The Built-In Libraries

Filters

MCSED comes with the transmission curves for \(\sim 150\) broad- and narrow-band filters, including sets of filters from Hubble Space Telescopes’s ACS, WFC3, and WFPC2 cameras, Spitzer’s IRAC and MIPS detectors, Herschel’s PACS and SPIRE instruments, the Swift UVOT, GALEX, Subaru’s Suprime-Cam and MOIRCS, the CFHT’s MegaCam and WIRCam, NOAO’s NEWFIRM and Mosaic Cameras, Keck’s LRIS, the VLT’s VIMOS and ISAAC, the Magellan Telescopes’s Four Star, and the Sloan Digital Sky Survey. Additional filters can easily be added to MCSED’s library in the FILTERS subdirectory. Additional filters can easily be added to MCSED’s library in the FILTERS subdirectory by providing a fi le with two columns containing the wavelength in Angstroms and the relative transmission.

Stellar Libraries

Because MCSED is modular, it is relatively straightforward to change its stellar evolution libraries. MCSED is distributed with a grid of SSP spectra generated from the Padova isochrones (Bressan et al. 2012) by the Flexible Stellar Population Synthesis code developed by Conroy et al. (2009) and Conroy & Gunn (2010). This library, which contains 22 metallicities ranging from \(-1.98\) to \(+0.20\) in \(\log Z/Z_{\odot}\) and 84 ages ranging from 6 to 10.15 in log yr, can be found in the directory SSP. MCSED builds complex stellar populations (CSPs) from a linear combinations of these SSPs.

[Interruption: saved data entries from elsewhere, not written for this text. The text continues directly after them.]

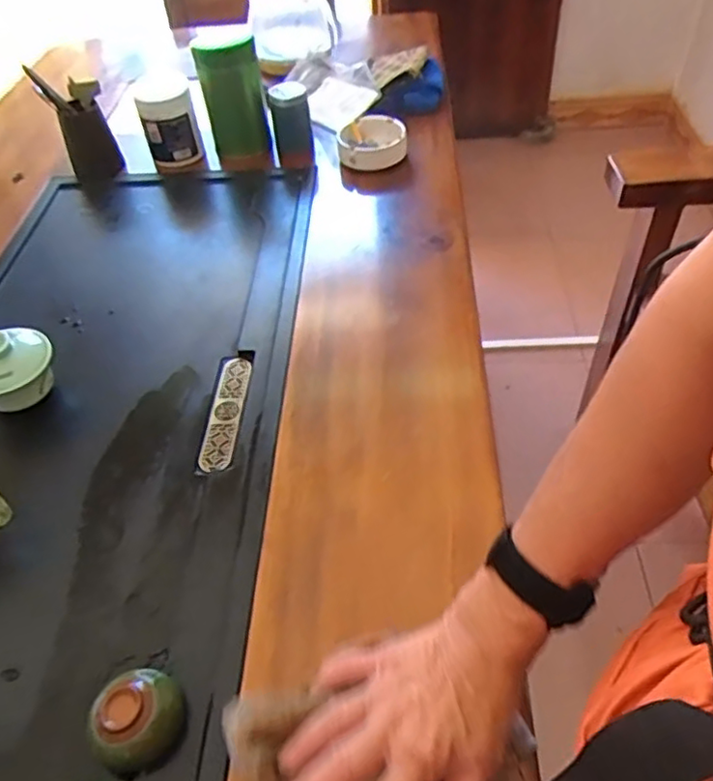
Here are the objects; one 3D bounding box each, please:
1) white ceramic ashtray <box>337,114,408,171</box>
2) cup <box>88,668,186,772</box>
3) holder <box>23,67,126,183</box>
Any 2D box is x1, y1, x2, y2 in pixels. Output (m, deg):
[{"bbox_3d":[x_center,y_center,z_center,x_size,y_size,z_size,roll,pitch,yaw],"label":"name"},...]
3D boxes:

If a user wishes to use a different set of SSP spectra, they can simply add a subroutine within ssp.py, which returns the following arrays to run_mcsed_fit.py:

SSP Arrays
Array Dimen. Length Description Units
ages 1 [Ages] SSP ages Gyr
wave 1 [Wavelengths] Spectral Wavelengths Å
SSP 3 [Wavelengths, Ages, Metallicities] Spectral Fluxes \(\mu\)Jy \(M_{\odot}^{-1}\) at 10 pc
met 1 [Metallicities] SSP Metallicities Z
linewave 1 [Line wavelengths] Emission Line Wavelengths Å
lineSSP 3 [Line wavelengths, Ages, Metallicities] Emission Line Fluxes ergs cm\(^{-2}\) s\(^{-1}\)  at 10 pc

This subroutine should be called as an alternative to ages, masses, wave, SSP, met, linewave, lineSSP = read_ssp_fsps(args) in run_mcsed_fit.py. The last two arrays in the table contain the wavelengths and model line strengths for emission-lines that may be used in the computation of the fit likelihood (see Nebular Libraries). The emission lines in this grid are drawn from the emline_list_dict (defined in config.py) and will only include lines that also appear in the input file (i.e., those which will be used in the model selection). Otherwise, these variables will not be used in the calculation and can be arrays of arbitrary values (but must be of the appropriate dimensions).

Nebular Libraries

Nebular continuum and line emission can be important for star-forming populations. MCSED is distributed with data generated by the CLOUDY photo-ionization code (Ferland 1998, 2013), which have been organized by Byler et al. (2017) into a grid with 11 metallicities (\(-2.0 \leq \log Z/Z_{\odot} \leq +0.2\)), 7 ionization parameters (\(-4 < \log U < -1\)), and 9 ages (\(0.5 \leq t({\rm Myr}) < 10\)). One important feature of this grid is its self-consistency with the Padova isochrone-FSPS spectra: the lines and continuum fluxes nebular line and continuum emission were generated using the same SSP SEDs included in MCSED. The data files from Byler et al. (2017), which separate continuum and line emission, are stored in the subdirectory nebular, and are read in within ssp.py.

If the user wishes to employ a different grid of nebular emission, this grid should be calculated in a self-consistent manner from the stellar SSPs, and simply added onto the 3-D grid of stellar spectral flux densities stored in the array SSP (see Stellar Libraries). In addition, to speed the analysis, the user should store the wavelengths and model monochromatic fluxes for all emission lines that may be used in the maximum likelihood calculation in the arrays linewave and lineSSP (see Emission Lines).